2. Hold Executive Boot Camps
Executives are expensive; especially when they’re new and still learning the lay of the land. Moreover, executives often bring in new underlings, who in turn, need time to ramp up. Each level of turnover (executive, mid-level manager, and individual contributor) creates a “wave of inefficiency.” By the time the third tier of individual contributors are caught up, the first tier of executive level management rotates yet again, and the entire cycle of chaos recommences.
IT has an opportunity to turbocharge executives’ time to proficiency by sponsoring executive boot camps. These are highly-focused sessions designed to run through key enterprise artifacts such as the business model canvas (what the company makes, who its customers are, etc), business capability maps, and the enterprise business application portfolio just to name a few.
A two-hour executive bootcamp session may easily host multiple executives at once, and avoids dozens if not hundreds of aggregate work hours by covering the top twenty or so common questions while simultaneously providing a relatively standard “lay of the land” perspective from the ground level. Moreover, IT can prep executives with key challenges the organization faces, such as external threats or internal capability gaps.
A fringe benefit of IT-sponsored executive boot camps is the immense credibility it lends to IT. Demonstrating business acumen to key business leaders can galvanize trust and confidence in IT, which in turn can pave the path to faster IT/business partnerships.
3. Sponsor Communities of Practice
Communities of practice are like grassroots, yet decentralized centers of excellence. (While CoEs are common in “mature” organizations, their centralized nature typically does not bode well in engineering / startup cultures.) Communities of practice often form around specific subject matter areas which may be tied to either cross-functional processes or domains of expertise. Common examples include data analytics, new product introduction, and so forth.

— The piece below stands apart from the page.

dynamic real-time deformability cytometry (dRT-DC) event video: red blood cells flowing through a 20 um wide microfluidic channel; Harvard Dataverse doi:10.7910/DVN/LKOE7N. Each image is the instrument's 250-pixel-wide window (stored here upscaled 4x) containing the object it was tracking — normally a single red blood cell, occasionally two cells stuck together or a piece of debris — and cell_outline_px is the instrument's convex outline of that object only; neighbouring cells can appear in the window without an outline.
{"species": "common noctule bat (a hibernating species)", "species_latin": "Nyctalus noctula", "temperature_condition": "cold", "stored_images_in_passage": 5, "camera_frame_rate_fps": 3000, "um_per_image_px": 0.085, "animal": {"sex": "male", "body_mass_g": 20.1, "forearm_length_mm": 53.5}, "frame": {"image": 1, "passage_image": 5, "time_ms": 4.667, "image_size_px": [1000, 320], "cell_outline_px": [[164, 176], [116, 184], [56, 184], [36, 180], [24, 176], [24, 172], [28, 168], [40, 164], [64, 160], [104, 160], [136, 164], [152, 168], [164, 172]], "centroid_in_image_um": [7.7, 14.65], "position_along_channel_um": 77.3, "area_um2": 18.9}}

In the best of times, communities of practice are a great way to cross-pollinate information and best practices among the various internal teams and departments. In the worst of times, communities of practice provide some degree of “knowledge redundancy” in the face of inevitable turnover.

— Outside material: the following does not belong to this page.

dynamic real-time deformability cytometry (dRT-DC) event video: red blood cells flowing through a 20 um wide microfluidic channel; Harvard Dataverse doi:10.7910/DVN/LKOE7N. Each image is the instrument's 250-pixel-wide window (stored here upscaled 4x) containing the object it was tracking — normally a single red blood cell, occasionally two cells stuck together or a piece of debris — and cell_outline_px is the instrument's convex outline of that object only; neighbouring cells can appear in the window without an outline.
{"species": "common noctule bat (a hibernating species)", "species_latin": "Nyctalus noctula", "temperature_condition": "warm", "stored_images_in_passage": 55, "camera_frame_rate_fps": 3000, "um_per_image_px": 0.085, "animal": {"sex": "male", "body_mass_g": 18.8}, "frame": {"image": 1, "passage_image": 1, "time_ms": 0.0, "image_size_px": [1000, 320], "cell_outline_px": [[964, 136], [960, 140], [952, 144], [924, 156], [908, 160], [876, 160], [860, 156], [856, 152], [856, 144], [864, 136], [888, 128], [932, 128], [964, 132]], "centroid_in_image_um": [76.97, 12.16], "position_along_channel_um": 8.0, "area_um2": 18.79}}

The information technology department should spearhead such initiatives by identifying high-risk / high-reward domains or processes and build perpetual knowledge sharing sessions around them. The sessions should be designed with in a way that continuously delivers business value, and should be able to operate even without IT sponsorship. After all, even IT is not immune to turnover!
The scorching-hot job market in Silicon Valley has catalyzed employee turnover into a persistent risk, and the traditional risk avoidance tactics of employee retention programs must now be augmented with a different risk management strategy altogether; one of risk acceptance.
Although employee turnover has become a reality, CIOs are well positioned to build solutions that minimize the impact of turnover and knowledge loss. The CIO and the information technology department are inherently cross-functional, and therefore already possess key technology, processes, and knowledge that is highly valuable to both new and veteran employees alike. This knowledge transfer can be operationalized into standardized programs that are relatively inexpensive to instantiate low effort to maintain.